This study has some limitations. RW intake was not confirmed by direct sample tests but through self-reported consumption and the return of empty bottles. In addition, because we investigated the effects of RW only in men for a short duration, our results may not reflect the long-term effects of RW consumption and thus may not be generalizable to the overall population. In contrast, we minimized any influence of between-subject variability by using a crossover design. Another limitation is that it is not possible to ensure that the energy metabolism changes occurred solely because of polyphenolic or RW influences on the gut microbiota. Alcohol intake may also have influenced energy metabolism, affecting hepatic lipid metabolism, such as fatty acid uptake and de novo lipid synthesis (60, 61). Notably, important confounders that have been frequently mentioned in other investigations of RW, such as genetics and socioeconomic status, were primarily controlled in this design.
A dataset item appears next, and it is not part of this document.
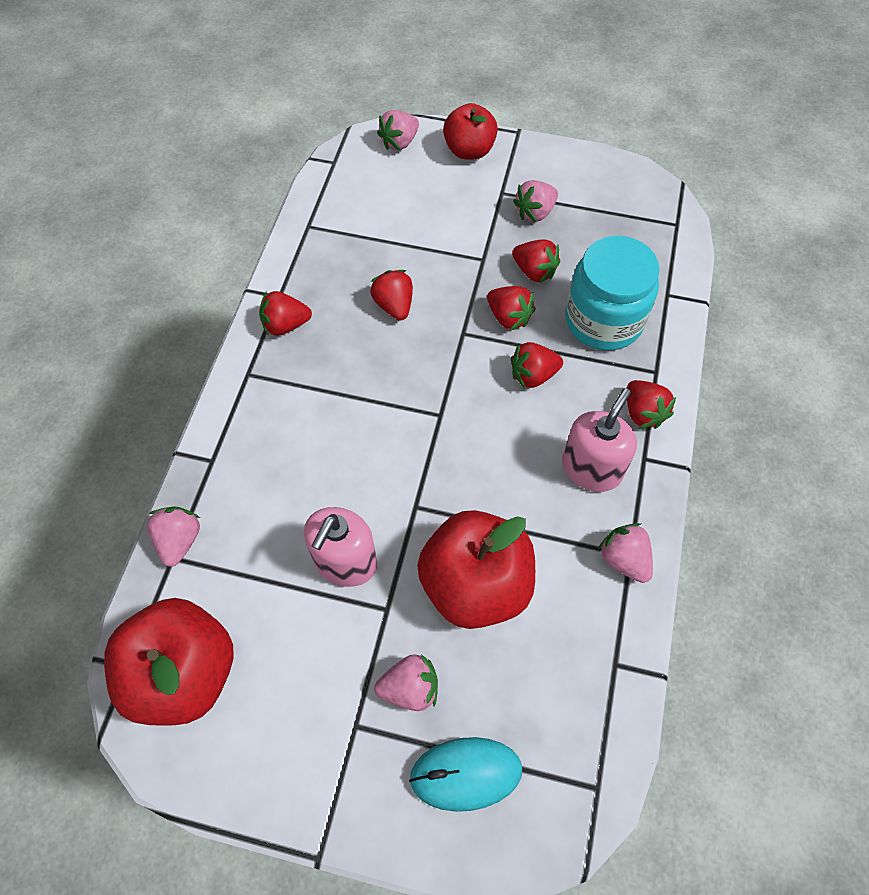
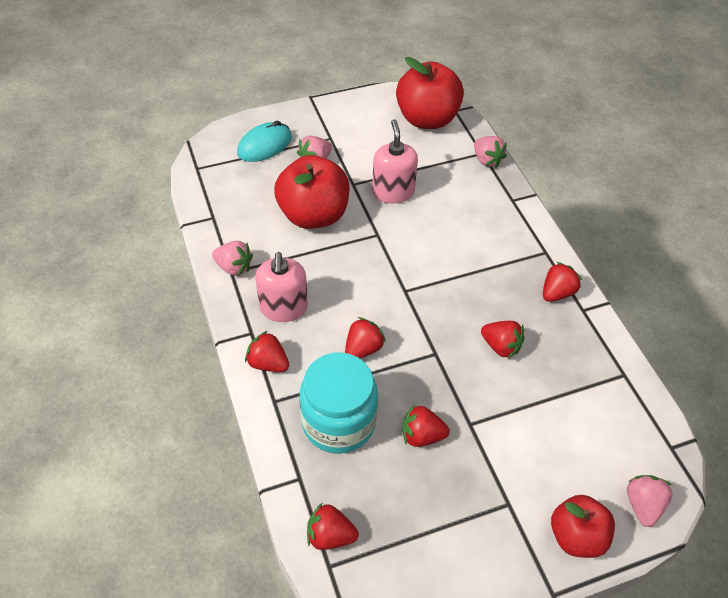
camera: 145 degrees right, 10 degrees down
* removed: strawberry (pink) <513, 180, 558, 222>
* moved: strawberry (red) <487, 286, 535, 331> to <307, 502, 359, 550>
In addition, in a free-living intervention study, we were able to note no significant differences in dietary consumption between the intervention periods on average. Except for calories added from the alcohol consumption, a similar dietary pattern was present in dietary recalls during the RW and in abstention periods, suggesting that RW consumption was the only dietary change between groups. Moreover, although the number of calories increased during the RW intervention, there were no changes in weight, waist circumference, or glycemic profile. Finally, in contrast to our initial hypothesis, we observed no evidence of decreases in plasma TMAO concentrations, partly because of their intraindividual variability. Further studies with larger sample sizes, longer durations, and additional repeated measures are needed to validate the reported findings, especially with regard to any false-positive findings of metabolite changes.
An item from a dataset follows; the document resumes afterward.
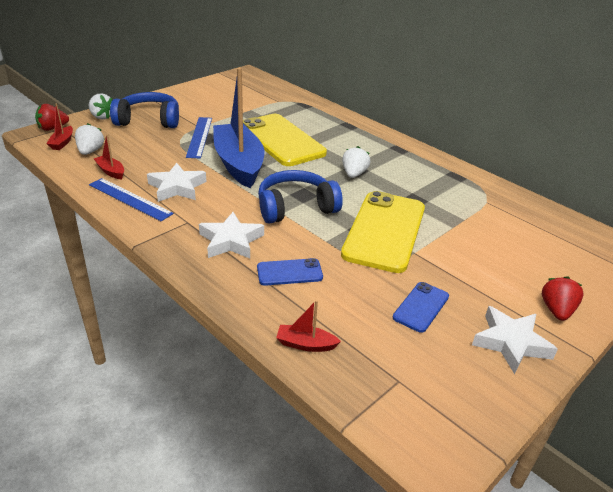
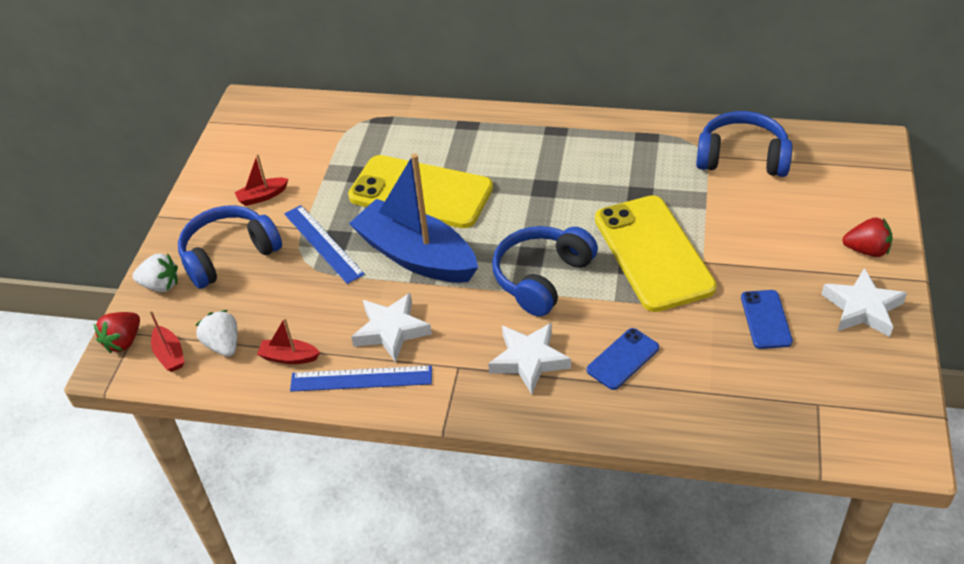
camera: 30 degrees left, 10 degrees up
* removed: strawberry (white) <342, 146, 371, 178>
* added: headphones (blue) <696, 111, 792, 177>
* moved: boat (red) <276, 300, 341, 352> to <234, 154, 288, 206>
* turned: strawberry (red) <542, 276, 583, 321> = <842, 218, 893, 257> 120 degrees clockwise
In summary, our findings indicate that TMAO measurements are highly variable, which may hinder clinical follow-up at the individual level. In addition, TMAO concentrations were not correlated with RW intake. Furthermore, our data indicate that the RW intervention is associated with remodeling of the gut microbiota and significant changes in the plasma metabolome. Although changes in the gut microbiota may have mediated the physiologic effects of RW consumption, these data remain hypothesis-generating and pave the way for future research, possibly with longer follow-ups and different populations.

Supplementary Material

nqac286_Supplemental_File

Click here for additional data file.^{(2MB, docx)}

Acknowledgements

We thank Michelle Aparecida Pereira for administrative and secretarial support, Natacia S. P. Rocha for helping in the execution of the protocol, Daniel Lebre for the chromatography coupled with mass spectrometry analysis and for helping with TMAO analysis, Metabolon for the high-quality plasma metabolomic analysis, Mitsue Izosaki and Anna Carolina di Creddo Alves for their dietary and nutritional supervision, and Rossana Veronica Mendez for extensive statistical analysis.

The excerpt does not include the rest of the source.